'The Divine Miss M' To Appear Here Tonight
Oct. 4, 1973 - Journal Of The Arts
By Scott Beaven 


They call her Bette (rhymes with fret) Midler. She calls herself The Divine Miss M.

She looks like she came out of a '30s nightmare, she sings like she came out of the bluesy 40s (sometimes), she talks like she walked out of the 50s ("and now," she says, "another blasto from the pasto"), she swears like she came out of the liberated 60s.

And here she is. In Albuquerque Tonight, at Popejoy Hall, the latest stop in a non-stop and very bizarre career. But why Albuquerque? "We're making," this Hawaiian Jew declares, "a tour of the tackiest towns in the United States."

Bette Midler is like that. She travels with a vocal troop called the Harlettes and, wrote the National Observer, "they wiggle onstage in low-cut slinky black dresses and red platform shoes as she introduces them: "Three cocktail waitresses, right off the streets.'"

Bette first lived in Hawaii. Then a bit part in the movie "Hawaii" which she followed to Los Angeles where much of the filming took place. From there to "Fiddler on the Roof." And from there to the Continental Steam Baths in the Big Apple, NYC, where she entertained all male audiences dressed in Turkish towels. It was there that the camp, the nostalgia (she loves the Andrews Sisters - "those girls were so pulled together they could raise their eyebrows in unison,") were born.

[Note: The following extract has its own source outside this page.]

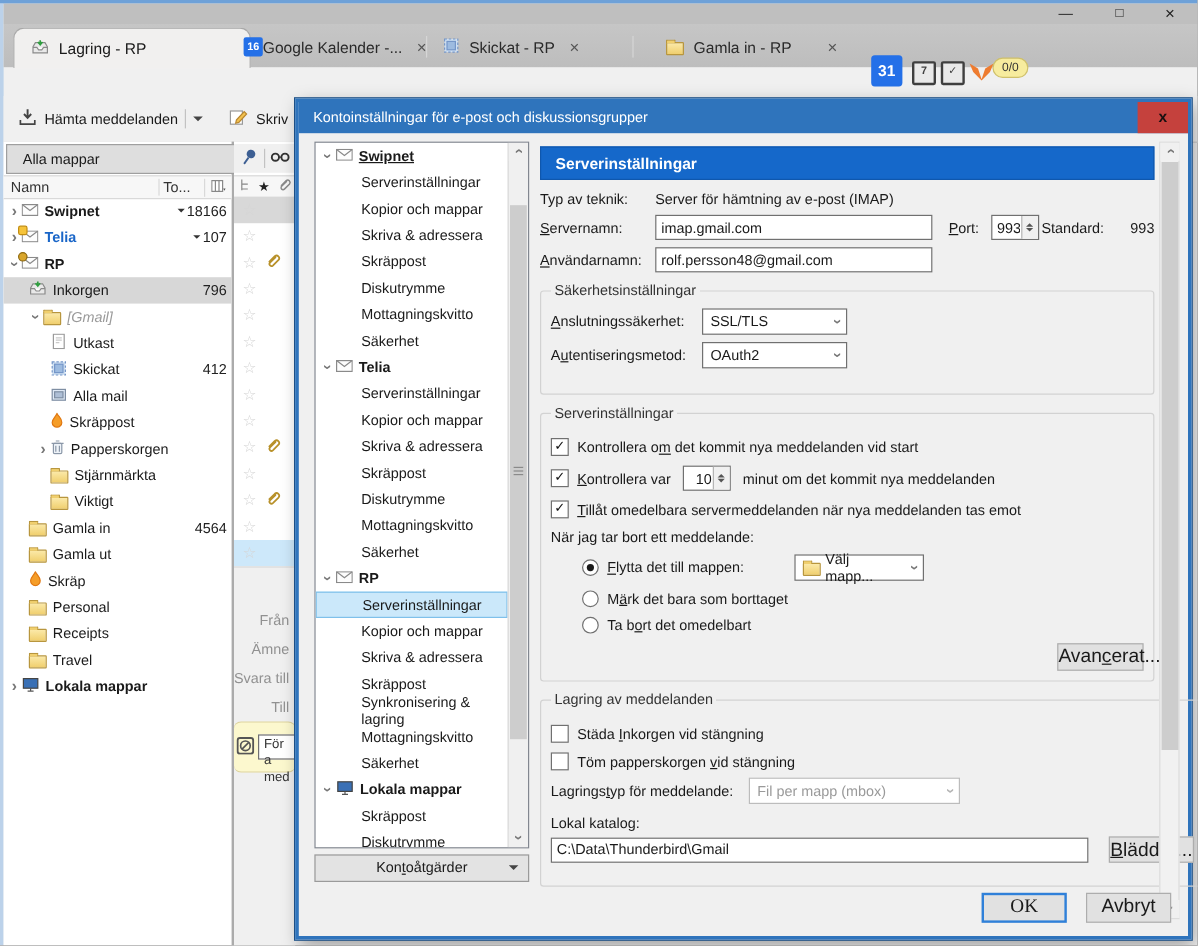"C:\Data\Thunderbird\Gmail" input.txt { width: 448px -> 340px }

It was there that she began reviving a forgotten American popular music past, and it was there that she was tabbed by Johnny Carson and came to the attention of the rest of these United States. Bette Midler, trading on the past, singing in the present with two eyes on the future, is going to be very, very big - as big, maybe, as the people she's been compared to: Lena Home, Judy Garland, Edith Piaf and (who else?) Barbra Streisand.

She was supposed to be on the cover of Newsweek this week but Spiro Agnew bumped her off. Bumping Bette has been re-scheduled for next week.

After that, and after the movie contracts she has been offered, and the recording contracts, and everything else, it is safe to predict that the Divine Miss M may never be back to Albuquerque again. Unless the star starts dimming and there is no indication of that. At least we'll be able to say we knew her When.


Bette Midler Enchants Audience
October 8, 1973 - Albuquerque Journal 
By Scott Beaven 

By the time Bette Midler began the second half of her sold-out Popejoy Hall concert - dressed in red sleaze and carrying "recycled" fox carcasses - her voice was falling apart.

It had been a bad few days for Bette. One of the members of her back-up trio, The Harlettes, had been busted for drugs in Phoenix and Bette was mad as hell about it. She was also getting sick - she has, after all, been on tour since Aug. 25.

Later, she moved into John Prine's song about old people, "Hello in There," not an easy melody to sing at the best of times. The voice cracked, she whispered her way through it and she brought if off. 

For a moment, it was like being in a time-warp; Judy Garland, at the Greek Theatre in Los Angeles, drunk or stoned on too much of something, trying to get through "Stormy Weather" with the audience pushing for her as hard as it could.

But only for a moment. Miraculously, the voice returned and the raunchy lady soon had the entire house on its feet, clapping and screaming (and, some of them, smoking grass) to "Chapel of Love." Quite a sight for Popejoy Hall. Unprecedented. 

At the beginning of the Thursday concert, when the ovation before she had opened her mouth was overpowering, she asked if Albuquerque was "starved for entertainment?" Albuquerque - the part of it in the audience - roared back an indistinct but affirmative answer. Those inside the house felt lucky at that point - because outside, in the chilly October night, there were clusters of people offering large amounts of money for tickets to those that had them.

Inside again, and Bette pacing the floor of the Popejoy stage like a hopped-up dance-hall hostess, wailing "Leader of the Pack" while the two remaining Harlettes synchronized in the background - Andrews Sisters with soul.

AND AFTER ALL the flash, and the glitter, the sequins, the flaming orange hair, the fright make-up, the trashy songs, the political and sexual innuendo (of Nixon; "In your heart, you know he's not a well person. I've got my bags packed, but there's no place to go"), The Divine Miss M sat on a stool and sang "Am I Blue?" with a force and conviction that had the audience in dead silence and even the spotlight seemed to dim in comparison to the incandescence shimmering on a wooden stool.

Bette Midler was a star then, right up there with the biggest and best of them. Out of trash - art. When she left the stage, Albuquerque made her come back. She coughed, and explained that she really was getting sick, and - touchingly - said she was touched by the reception. Out into the night with her, then, carrying a bouquet of roses that had been handed up to her during the course of the concert. And also carrying with her a southwestern city she pronounced Al-ba-ker-cue. She carried it in the palm of her hand.